When I am home all day and jobless, and all I have to do is plan dinner, I tend to want to control things to make myself feel like I am actually doing something with my life. Then, it was mostly the dogs. Kate began her weird obsession with not wanting to walk on the grass. This makes going to the bathroom when you are a dog extremely difficult. This made me angry beyond belief. Then I would get angry at David for not wanting to eat what I had prepared for dinner. Vegetables, or black beans, or lasagna with ricotta cheese (which apparently is gross). Today it was not wanting to use the brand new omlette pan that I bought him (because his first attempt to use it last weekend failed when he didn't follow the directions and spray it with PAM and the eggs burnt and stuck to the pan. Which now he's convinced will happen every time- OR he could turn the heat down and spray it with PAM- which amazingly worked just fine this am).
Once I determined the source of my anger, I worked really hard on overcoming it. Started counting to 10 a lot and saying "don't get angry over something you can't control". Became my new mantra.

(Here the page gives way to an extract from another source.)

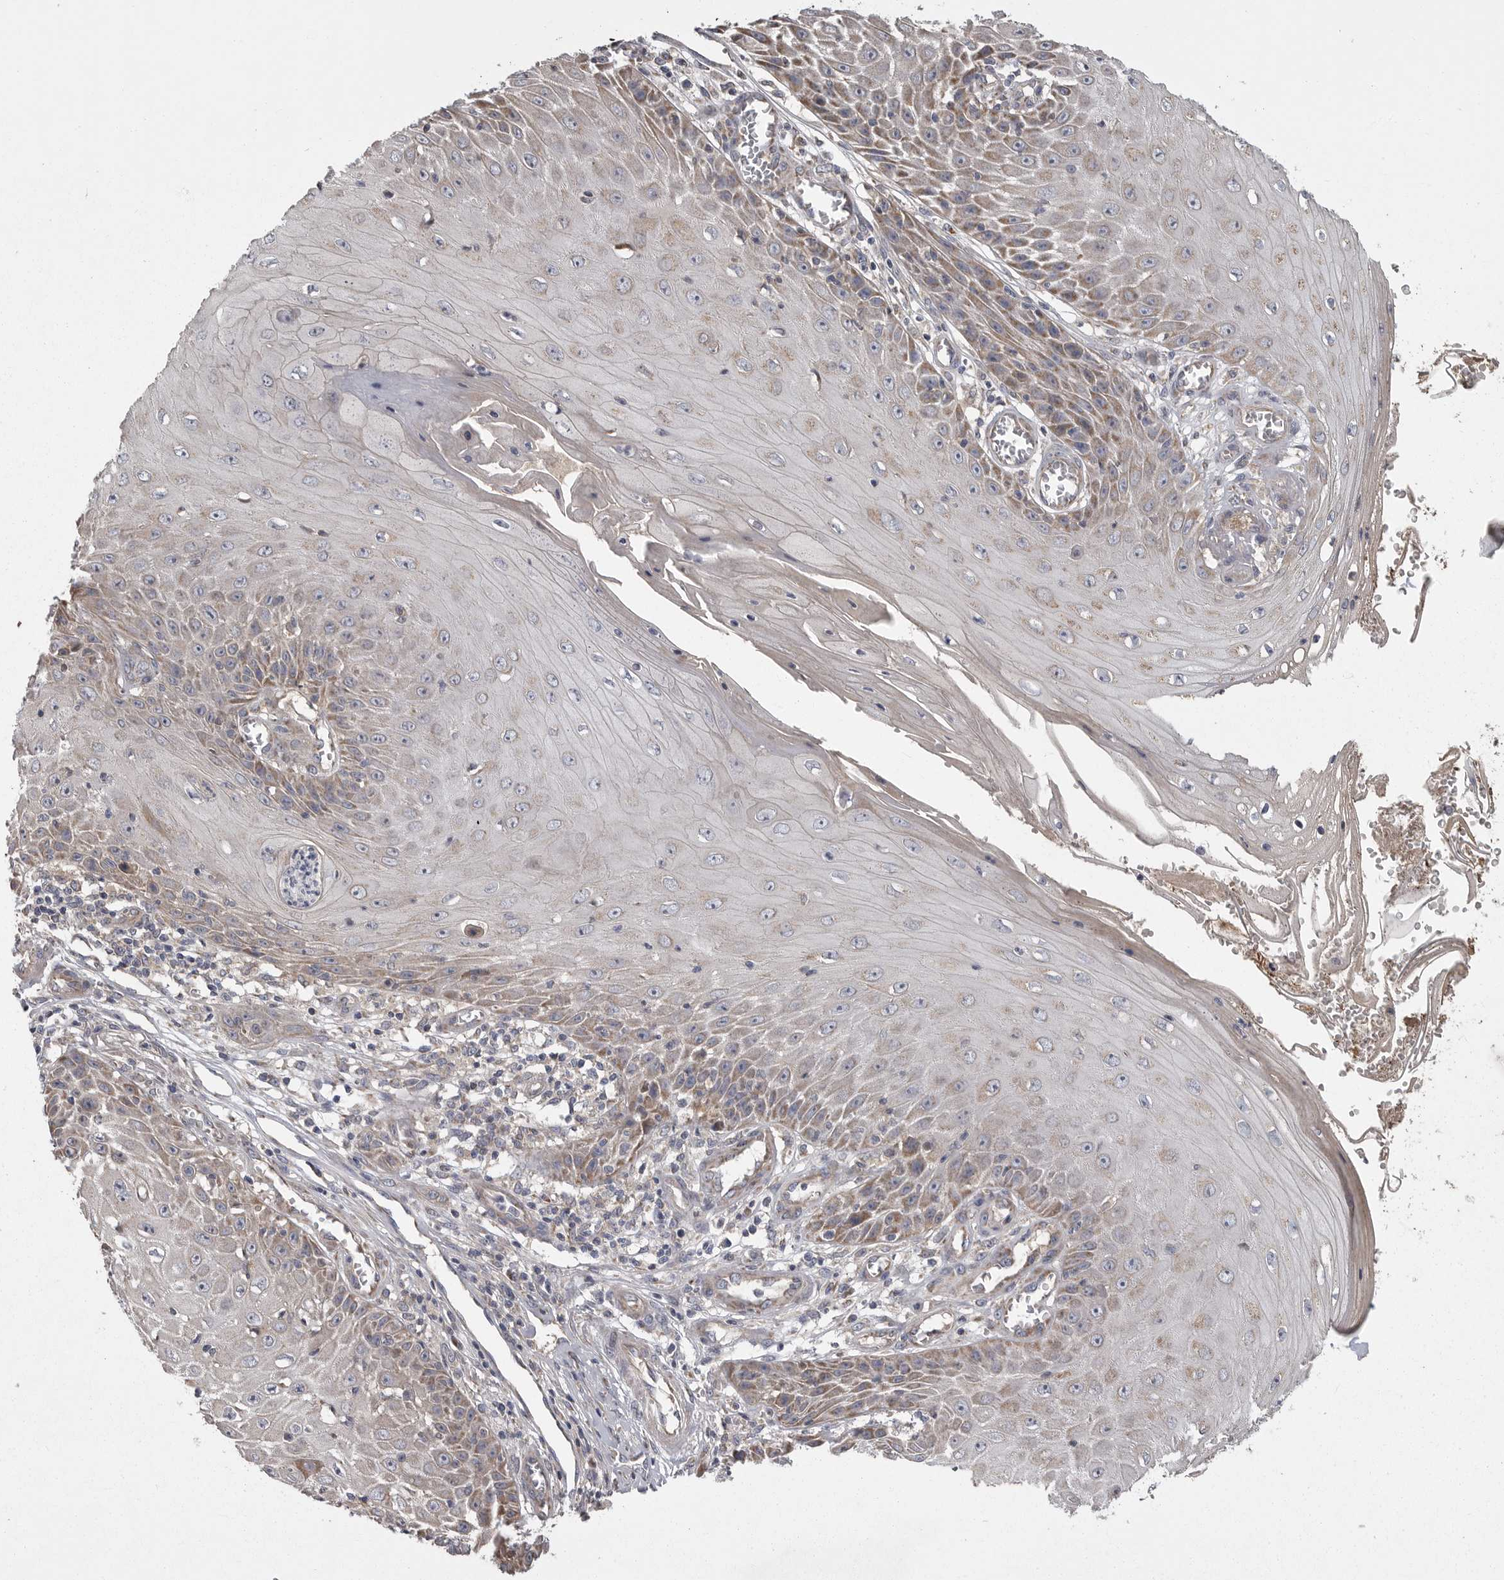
{"staining": {"intensity": "moderate", "quantity": "<25%", "location": "cytoplasmic/membranous"}, "tissue": "skin cancer", "cell_type": "Tumor cells", "image_type": "cancer", "snomed": [{"axis": "morphology", "description": "Squamous cell carcinoma, NOS"}, {"axis": "topography", "description": "Skin"}], "caption": "Skin cancer (squamous cell carcinoma) tissue reveals moderate cytoplasmic/membranous expression in approximately <25% of tumor cells (DAB (3,3'-diaminobenzidine) = brown stain, brightfield microscopy at high magnification).", "gene": "CRP", "patient": {"sex": "female", "age": 73}}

Yet here I am again, jobless and home all of the time and I find myself getting angry. This time mostly at David. I can't help but feel like his brain has permanently turned itself off. I'm really concerned that either a) he just doesn't care, or b) his attention span is that of a 3 year olds (unless he is looking you in the eye, he is not listening).

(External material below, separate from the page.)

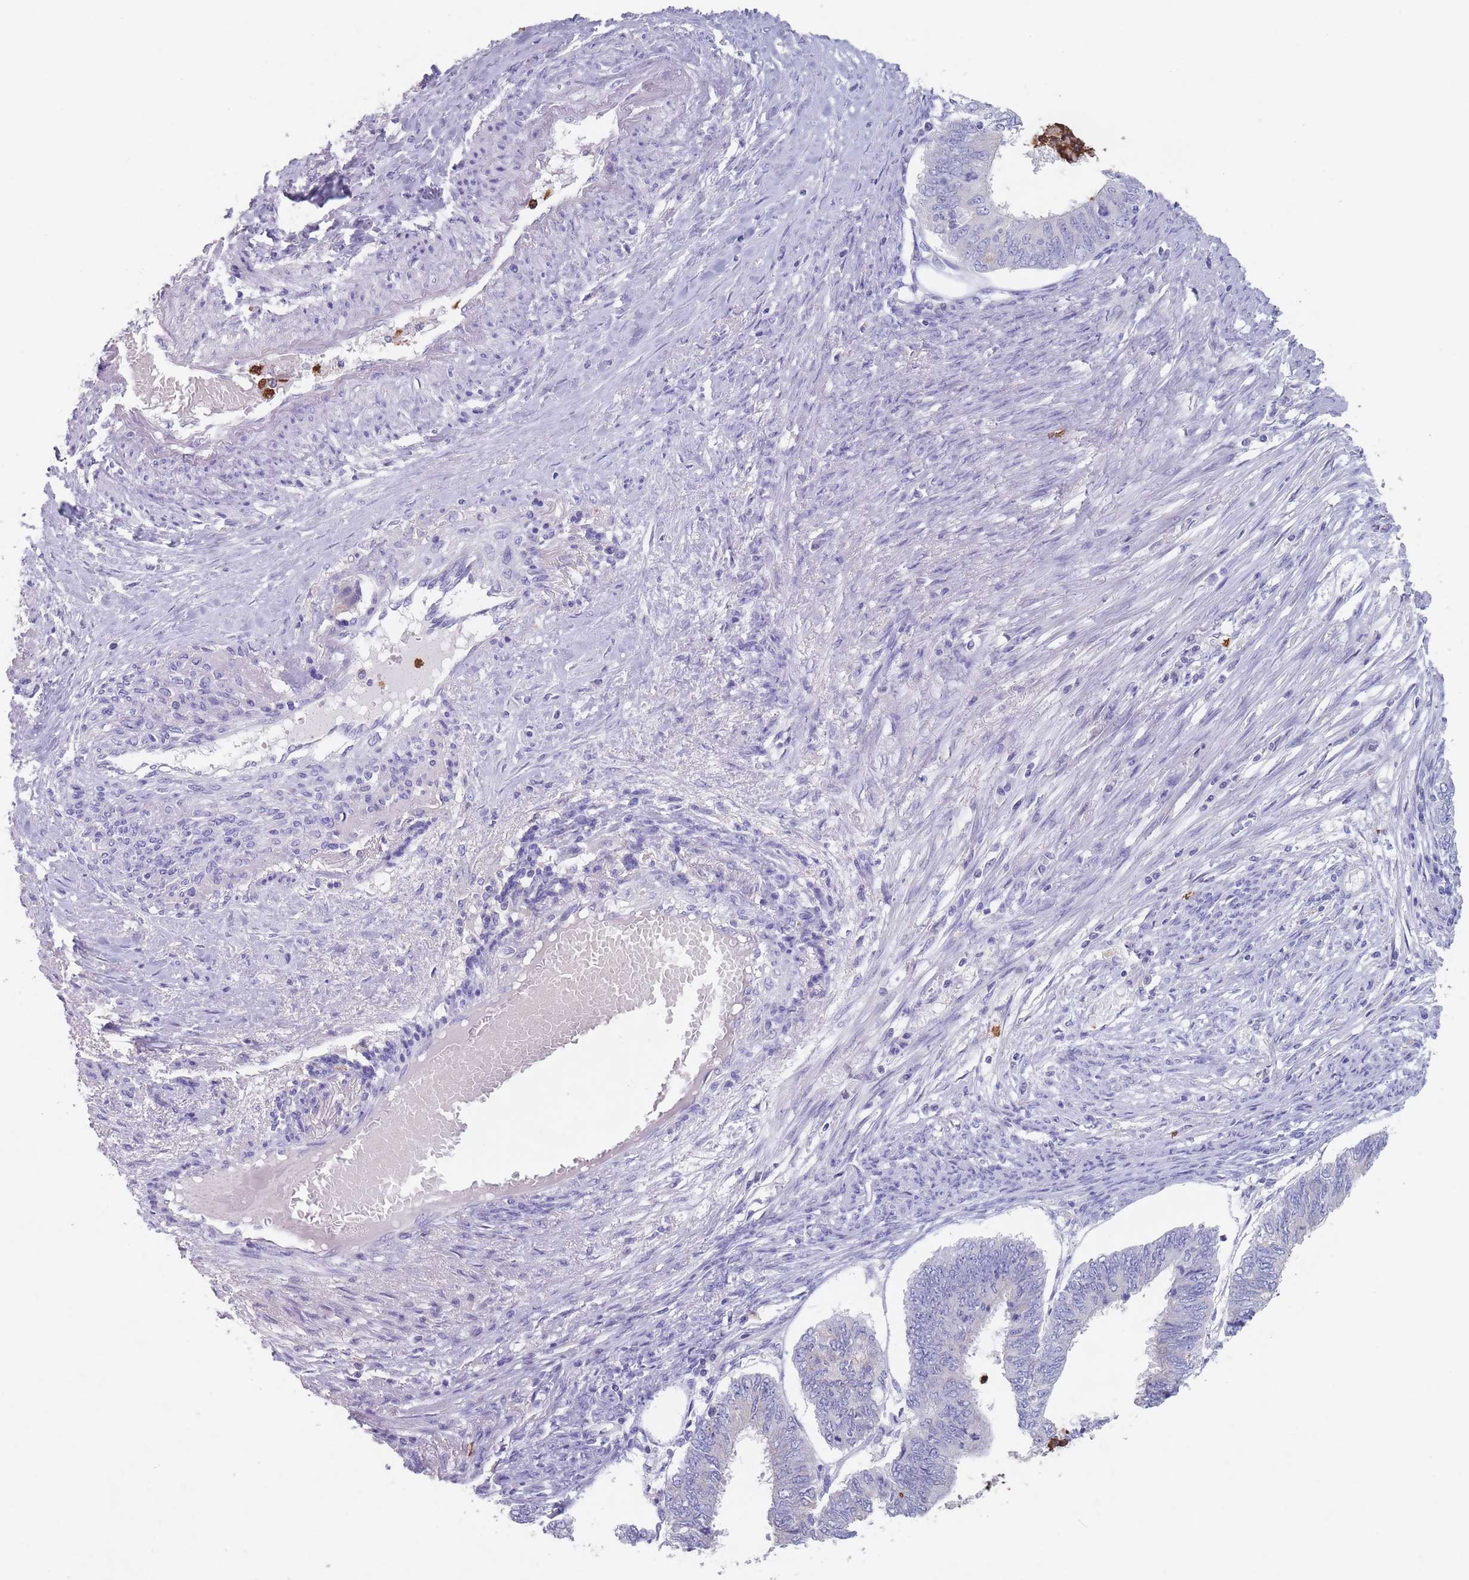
{"staining": {"intensity": "negative", "quantity": "none", "location": "none"}, "tissue": "endometrial cancer", "cell_type": "Tumor cells", "image_type": "cancer", "snomed": [{"axis": "morphology", "description": "Adenocarcinoma, NOS"}, {"axis": "topography", "description": "Endometrium"}], "caption": "This is an immunohistochemistry (IHC) histopathology image of adenocarcinoma (endometrial). There is no staining in tumor cells.", "gene": "ATP1A3", "patient": {"sex": "female", "age": 68}}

I tell him something, and then the next day he'll ask me a question regarding that topic- with honestly no idea what the answer is (even though I've told him all about it the day before). This spans from simple things like what are we having for dinner tonight, to complex things like when I have to register for college. It is extremely frustrating to have a partner that you feel like has no interest in anything you are saying.
It doesn't help that I am home all day, and have nothing to do but think up things to do or say or dream about, then to share them with my husband when he walks through the door. It's incredibly offensive when the next day or the next week, he has no idea what I'm talking about.
So I get angry. Lately every time he asks me something I've already told him, I just start yelling at him. It's not healthy for our relationship, and I don't like the road it is taking us down. I really don't know what else to do about it, other than tell him how offensive it is that his memory is this horrible. Does he have any control over his memory? We joke that he needs ginko biloba- but he would most likely forget to take it. It feels so lonely when all you have is your partner (no real friends here to complain to, or go out with)- and you don't really feel like they are listening.
I know if I had a job, and felt like I was contributing to the world in some way, then I wouldn't focus so much on these types of things. So partly, I am to blame here. It's too bad that nursing school will start just as David deploys and I will be left to fend for myself with a new baby. I know I'll thrive with things to juggle. And oddly I'm looking forward to that (yes, I know I'm crazy- but you try sitting around at home for months on end- you'd welcome something to do too!).
Counting to 10 is not going to work with David's memory problems. I'm really going to have to sit down with him and tell him that this upsets me. I don't know how to solve this, and his response of "I can't help it if my memory is bad" is not going to cut it.
*sigh* Everything will be all right.